If you have a regular menstruation and you are younger than 33, you should give yourself a year to fall pregnant before seeing a gynaecologist.  If you have an irregular menstruation of if you are over 33, you should see a gynaecologist after 6 months

What are the danger signs that I should look out for?

The 3 types of gynaecological cancers are cervical, ovarian and endometrial cancers.  Ovarian and endometrial cancers are very scarce in women below the age of 45 but cervical cancer can appear in any woman who is sexually active.  Danger signs of cervical cancer is bleeding after intercourse, but this may only  happen at a late stage so it is better to go for regular screening (papsmear) to avoid this cancer.  You can also go for a hpv vaccination which is very effective to avoid this type of cancer.

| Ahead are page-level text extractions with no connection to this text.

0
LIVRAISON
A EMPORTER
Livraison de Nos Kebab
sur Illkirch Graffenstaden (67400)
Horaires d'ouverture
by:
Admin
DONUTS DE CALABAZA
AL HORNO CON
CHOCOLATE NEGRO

Postmenopousal bleeding is a symptom that must always be investigated.  Although there is a benign cause of this in 90% of cases, 10% of patients will have endometrial cancer.

Ovarian cancer is a very difficult cancer to diagnose early and it usually only gives symptoms when it is already far progressed.  Symptoms would then be abdominal distention and lower abdominal pains.  It is therefore necessary to go for yearly vaginal sonars after the age of 45 to try to diagnose this cancer at an early stage.  Even more so you should go for regular check-ups if you have a family history of breast, prostate or ovarian cancer.

Breast cancer presents with a painless lump in the breast which persists and get bigger.  It is more common after 50 but even young patients from 30 years onwards can get it.  Lumps which come and go are usually benign.  Please do self examination every month after menstruation and preferably you should go for mammograms every 2 years after 40 and every year after 50.  If you have any close family history you should start you mammograms 5 years before the family member was diagnosed.

What are the signs of sexually transmitted diseases?

Genital ulceration, swelling of inguinal glands, genital warts and foul smelling discharges can be associated with std’s although there are other causes of this as well.  If you are worried a gynaecologist can do a full array of tests to exclude std.  Condoms can protect agains most std’s but not all as some are caused by skin to skin contact.